Despite SMEs showcasing their resilience during the COVID-19 pandemic, there are warning signs ahead for 2021 and beyond – and businesses must take decisive action to succeed.
The March 2021 ScotPac SME Growth Index highlights the uncertainty, with one in three small businesses saying they will have to sell (20%) or close (14.2%) unless conditions significantly improve.
As the JobKeeper stimulus package becomes a distant memory and businesses deal with events such as severe flooding across eastern Australia and ongoing fallout from domestic and international border closures, there is no room for complacency.
SME owners are a tough cohort, though, and the Index shows they are already plotting ways to rebound. Here are some strategies that are on the agenda as they seek to kick-start growth.
Put restructuring on the radar
In tough markets, discussions with your accountant or the Australian Taxation Office are a smart move. The SME Growth Index reveals that a fifth of businesses say they will make arrangements with the ATO to better manage their cashflow, and the tax office is coming to the party with initiatives such as providing tax-free cash flow boosts of between $20,000 and $100,000 to eligible businesses, delivered through credits in the Business Activity Statement system.
Clearly, change is in the air, with the Index showing that two-thirds (64.6%) of businesses plan to examine ways to restructure their operations this year.
Another factor that may help on the financial front is the Federal Government’s new small business restructuring laws that are designed to help businesses reset balance sheets and return to profitability. Eligible SMEs with liabilities under $1 million and who are up to date with their tax lodgements can stay in charge of the business while working on a turnaround plan with an expert.
Implement cost-cutting measures
SMEs need to be lean, but not mean, as they pore over expenses relating to everything from staff numbers to operational costs. Of the 1253 small businesses that East & Partners polled for the Index, one in five (21.6%) has plans to reduce costs in an effort to boost their overall financial position.
Among the options are changes to the workplace, with one in five businesses overall – and one in four larger SMEs – indicating that they’ll move head office or downsize. While that could be disruptive, many businesses know as a result of the pandemic that working from home is now a feasible option that can minimise their office footprint and associated costs.
While smart budgeting is crucial, businesses should strike a balance between conserving cash and investing in growth. A lack of investment runs the risk of a business becoming less relevant in its market.
Embrace a working capital finance facility
Non-bank lending options should be in the mix for businesses, with the end of JobKeeper in March 2021 increasing the pressure to find reliable sources of funding. The Index reveals that 685 of the 1253 respondents are planning to invest in their own growth over the next six months, so cash flow will be more important than ever.
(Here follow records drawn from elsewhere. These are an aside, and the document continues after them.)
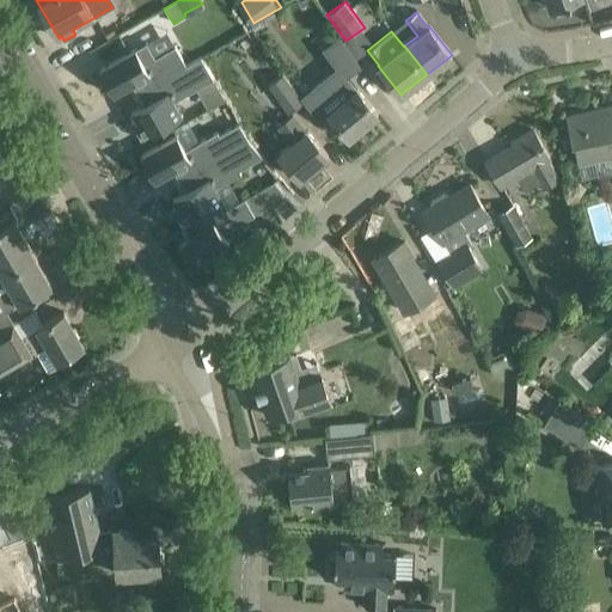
[(361,67),(341,37),(325,49),(346,78),(361,67)]
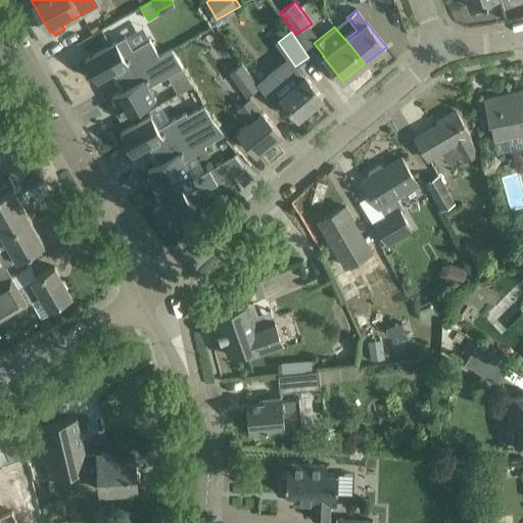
[(105,48),(85,59),(86,61),(97,81),(112,72),(116,79),(117,81),(173,49),(172,48),(159,55),(149,39),(132,49),(125,36),(105,48)]
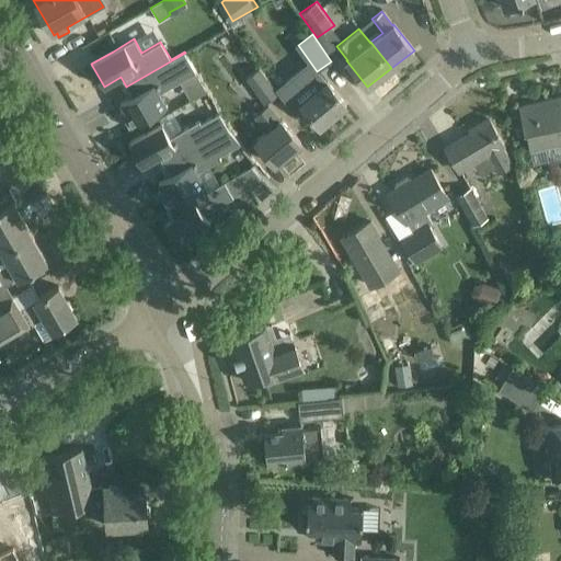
[(125,110),(119,112),(129,127),(137,123),(167,106),(159,93),(196,72),(189,59),(185,53),(126,87),(132,95),(121,102),(125,110)]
Significantly, the research shows that one in six businesses (15.2%) intends to use a working capital finance facility to replace stimulus funds. Invoice finance, also known as debtor finance or receivables finance, is expected to be one option that is on the table. Such a facility is ideal for businesses that sell goods or services on credit terms, letting them receive an advance on invoices already owed, while their funding can grow in line with sales. No property security is required and businesses can get an immediate cash injection to increase cash flow and cover costs such as wages and supplier payments.
Invoice finance also offers SMEs the option of full management of accounts receivables, which allows smaller entities to focus on their growth rather than wasting time chasing outstanding invoices.
While there are a range of facility available, what’s clear is that businesses should be talking to professional advisers about the best way forward. In such uncertain times, it’s also imperative to act quickly to put funding in place early, so if a business has cash flow problems it can move promptly to take advantage of new sources of funding.
While the government has tried to encourage SME access to funding through loans under its SME Guarantee Scheme, with the loan limit increasing from $1 million to $5 million, there are still questions as to whether SMEs will embrace the idea after slow initial take-up of the offer. Put bluntly, many of them are reluctant to weigh down their businesses with more debt.
Target and grow new markets
COVID-19 or not, SMEs may have to make some bold moves if they are to prosper. The SME Growth Index reveals that 8.9% of businesses are planning to enter new markets, while 5.1% are eyeing off merger and acquisition opportunities.
This is where financing solutions such as invoice finance and trade finance come into their own. The latter facility uses a revolving line of credit to pay overseas or local suppliers in almost any currency. Having such cash flow certainty gives SMEs more confidence to take on new projects or clients while managing possible extra costs for staff, raw materials and other resources.
Plan to succeed
Confidence and certainty shape as make-or-break factors this year and in 2022 as the pandemic plays out.
It’s worrying that the Index reveals that one in four SMEs (25.9%) are unsure about what measures to put in place to plot their path to recovery. The positive news is that SMEs have choices, whether it be around funding, restructuring, cost-cutting or a range of other measures.
What’s clear, though, is that a do-little is not a viable option in the long-term.